Trece años después
La autora es abogada especializada en materia penal. Buergo Gómez Abogados, S.C.
En 2011, siendo aún una abogada joven, recibí el primer caso que marcaría mi vida profesional. Una empresa mexicana dedicada a producir combustibles alternativos fue cateada por el Ministerio Público con base en una visita del Servicio de Administración Tributaria (SAT), donde se recabaron muestras del producto hallado en las instalaciones de la compañía. El caso se sustentó, desde el inicio, en un error: un supuesto hallazgo de petróleo crudo, donde en realidad había residuos reciclados con autorización ambiental. Esa diferencia técnica —que pudo resolverse con un dictamen independiente— acabó convirtiéndose en una acusación penal de alto impacto.
Tres personas fueron procesadas y sentenciadas: el representante legal, un supervisor y un joven recién egresado del Conalep, de apenas 18 años. A pesar de que la empresa contaba con los permisos correspondientes, de que se ofrecieron pruebas de descargo, y de que los dictámenes de la defensa contradijeron científicamente a los de la fiscalía, las condenas se confirmaron en primera y segunda instancia.

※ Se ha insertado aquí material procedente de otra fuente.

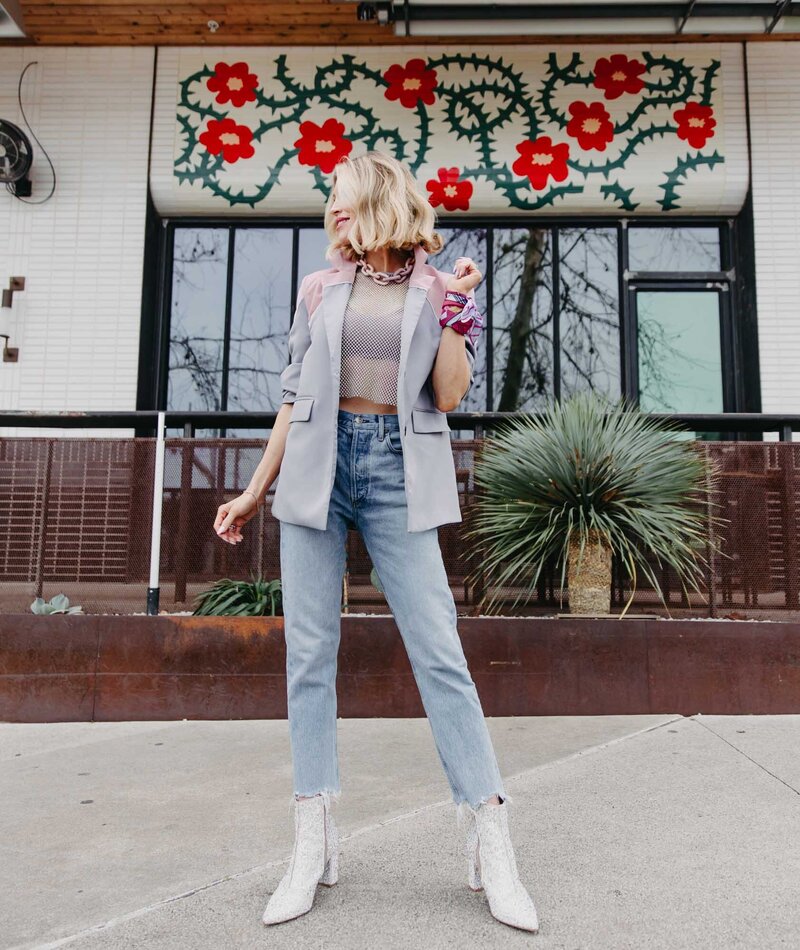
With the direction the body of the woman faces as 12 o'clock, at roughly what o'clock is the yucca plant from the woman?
The yucca plant is roughly at 7 o'clock from the woman.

Solo trece años después —apenas el mes pasado—, el Poder Judicial de la Federación concedió un amparo liso y llano que reconoció la inocencia de los acusados. El tribunal concluyó que nunca se acreditó que el producto fuera petróleo crudo y que el dictamen oficial era insuficiente frente a los peritajes independientes.
Pero para entonces, la empresa había perdido contratos, clientes, reputación, y, sobre todo, personas: trabajadores que vivieron bajo el estigma de una acusación que nunca debió escalar. El daño fue irreversible.
Este caso no es la excepción. Es una advertencia. En México, la justicia tarda, pero el castigo empieza desde la acusación. Y si no hay defensa penal desde el inicio —no después, no cuando estalla el escándalo, sino desde la primera visita de inspección—, la empresa queda expuesta a una tormenta legal, mediática y financiera para la cual casi nadie está preparado.
Porque aquí no se trata de tener razón. Se trata de tener defensa. Y si una autoridad actúa mal —porque confunde un residuo con crudo, porque comete errores en la cadena de custodia o porque destruye muestras clave antes del nuevo peritaje—, es la defensa penal la que debe saber documentarlo, argumentarlo y sostener el asunto, durante años si es necesario.
Ese caso me enseñó que el cumplimiento normativo no es suficiente para proteger a las empresas de errores institucionales. Me hizo comprender que muchas compañías enfrentan procesos penales no porque hayan actuado fuera de la ley, sino porque no estaban preparadas para defenderse con contundencia. Desde entonces, decidí enfocar mi carrera en la defensa penal empresarial: para acompañar, prevenir y proteger a quienes sí hacen las cosas bien, pero son tratados como si no.
Para las empresas, este caso deja una lección clara. No basta con cumplir la ley. Hay que estar listos para defenderla. Hay que saber que un cateo puede cambiarlo todo, que un dictamen puede ser el inicio de un proceso injusto, y que las personas que están al frente —incluidos jóvenes sin poder de decisión— pueden acabar pagando un precio brutal por algo que ni siquiera entendieron al momento de ser detenidos.
Trece años después lo logramos. La justicia llegó. Fue mi primer caso como abogada penalista y también el más revelador: la justicia puede tardar demasiado. Y eso, en muchos sentidos, es otra forma de condena.